Russian 229 - Ghosts on Page and on Stage
TU/TH | 10:00 AM - 11:20 AM
Ghosts are everywhere. From ancient religious texts to contemporary bestsellers, from urban legends to theoretical debates about late-stage capitalism, ghosts have haunted the popular imagination. They return time and again to declare that we are not yet done with the past. The ghost is a figure that undermines determinate endpoints and opens up a world in which a chill in the air or a rustle in the house can cause our faculties of rationalism to crumble, as our minds might race toward a supernatural explanation. Going by different names — ghost, spirit, specter, phantom, apparition — these liminal entities exist between life and death, between being and nothingness, between presence and absence. This course traces the appearance and evolution of the ghost in a variety of mediums and societies. Ghosts are simultaneously a commonplace trope in nearly every cultural genre and figures of intense mystification, confusion, and fear.

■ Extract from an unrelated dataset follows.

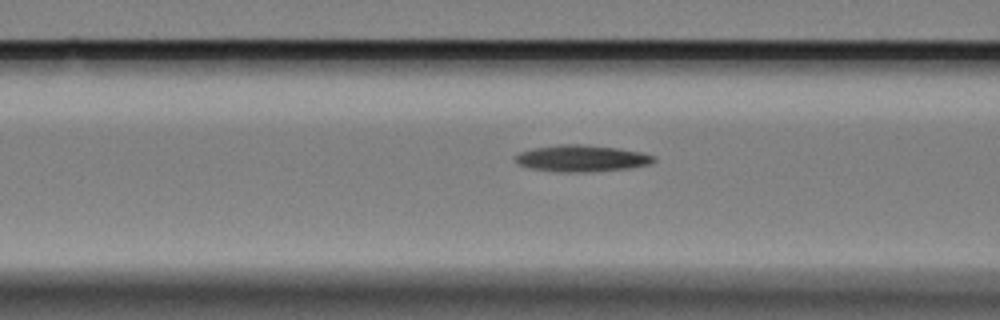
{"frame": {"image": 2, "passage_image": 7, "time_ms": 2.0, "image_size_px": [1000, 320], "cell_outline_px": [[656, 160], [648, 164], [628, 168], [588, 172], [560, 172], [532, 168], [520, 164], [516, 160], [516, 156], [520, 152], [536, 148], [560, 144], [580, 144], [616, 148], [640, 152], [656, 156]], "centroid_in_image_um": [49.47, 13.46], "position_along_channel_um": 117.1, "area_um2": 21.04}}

We will journey from the dark castles and rainy moors of Gothic prose to the ghosts of contemporary poetry. Along the way, we will take detours into ballet, opera, theatre, and film from the Russian tradition, pausing to linger on questions of class, colonialism, disability, gender, race, and sexuality.
Offered Fall semester. Visiting Assistant Professor Donohoe.
How to handle overenrollment: null
Students who enroll in this course will likely encounter and be expected to engage in the following intellectual skills, modes of learning, and assessment: emphasis on written work, readings, independent research, oral presentations, group work, visual analysis.